Jeffrey Donaldson said it was a “retrograde step” in terms of reconciliation and added that he hopes the President will reconsider.
Unionists and the Alliance Party have asked for clarity after it emerged that Michael D Higgins would not be present at the event in Armagh next month.
It is understood Queen Elizabeth has also been invited to the service, which is a focal point of a programme of events in 2021 to mark 100 years since the island of Ireland was partitioned.
A spokesperson for the Irish President said he was “not in a position to attend”, but did not explain why.
Mr Donaldson told the BBC Nolan Show that he believed it was a disappointing decision.
He added: “When you look at the Irish constitution it states that the Irish President takes decisions on the advice of the Irish government and one wonders has the Irish Government advised the president not to attend this service and was that decision taken for political reasons.
“If you read the invitation, if you read the nature of this service it has been convened by the four main churches in Northern Ireland, it is about marking the centenary of Northern Ireland.
“That is a fairly neutral term and it means that people can take part in the service, whatever their political perspective and recognise the reality that Northern Ireland has existed for 100 years.
“We don’t know the reason why the President of the Republic of Ireland has decided not to attend this service.

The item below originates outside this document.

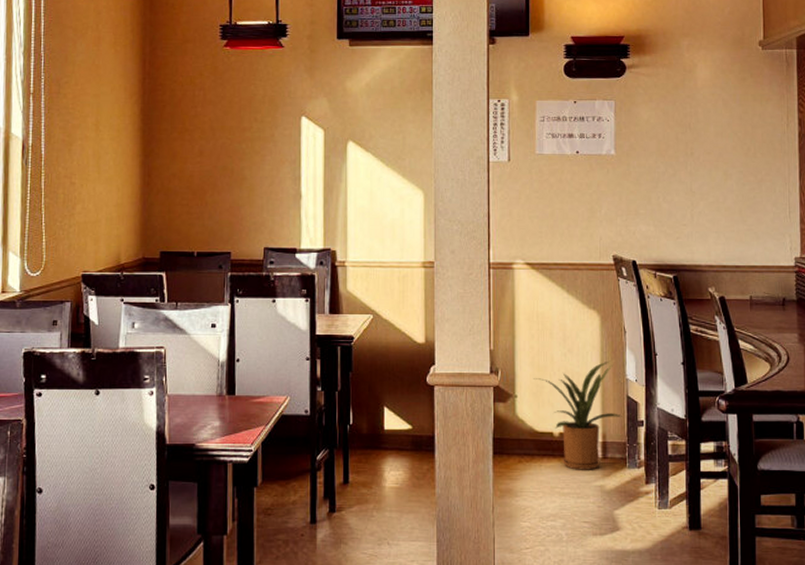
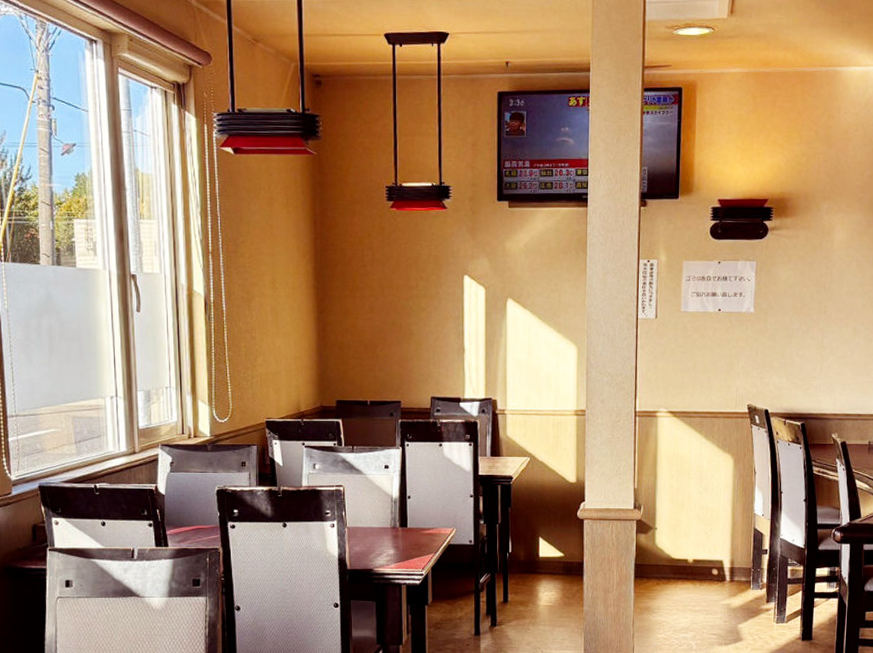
house plant: present [533,361,622,470] -> none [672,498,749,591]

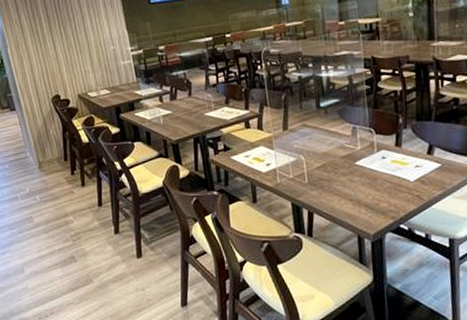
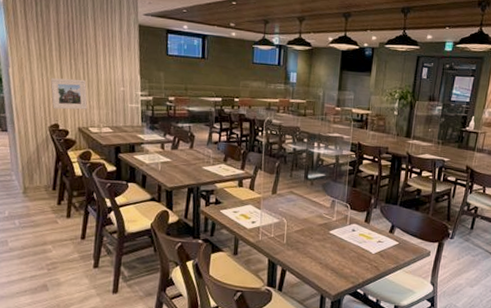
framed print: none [45,45,83,80] -> present [50,78,88,110]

“It begs the question has the Irish Government offered advice to the president that he should not attend this for political reasons.”
Mr Donaldson added: “We hope that President Higgins will rethink this decision because it is not conducive to the kind of respectful relationship which we want to see for the head of state of our neighbouring jurisdiction not to attend a service of this nature.
“In the absence of clarity around the reason for President Higgins not attending this service I think many may reach the conclusion that it is a decision based on politics.
“When you consider the standard that Her Majesty the Queen has set when she went to Dublin in that historic visit and indeed went to Cork and other parts of the Republic of Ireland as well, she crossed many boundaries in the visit, she broke many taboos.
“I think she set a lead and a clear example of how to do reconciliation.
“I think it is a retrograde step, it takes us backwards when the President of the Republic of Ireland cannot attend a service of this nature which has been called by the churches.
“The churches are setting an example here.
“That sets the tone for this service and it is regrettable that President Higgins is unable to attend.”
A spokesperson for the Irish President said: “The President is not in a position to attend the ceremony you mention, and this has been communicated to the organisers.
“The President, through his office, has already conveyed his good wishes to Her Majesty Queen Elizabeth II.
“The President has welcomed, and continues to welcome any opportunities to meet with Her Majesty and members of her family.”
Alliance Party MP Stephen Farry said he hoped President Higgins would reconsider his position.
“This event is very much in keeping with the reconciliation efforts of successive Irish presidents and the queen over recent years, and the inclusive approach to marking the decade of centenaries,” he said.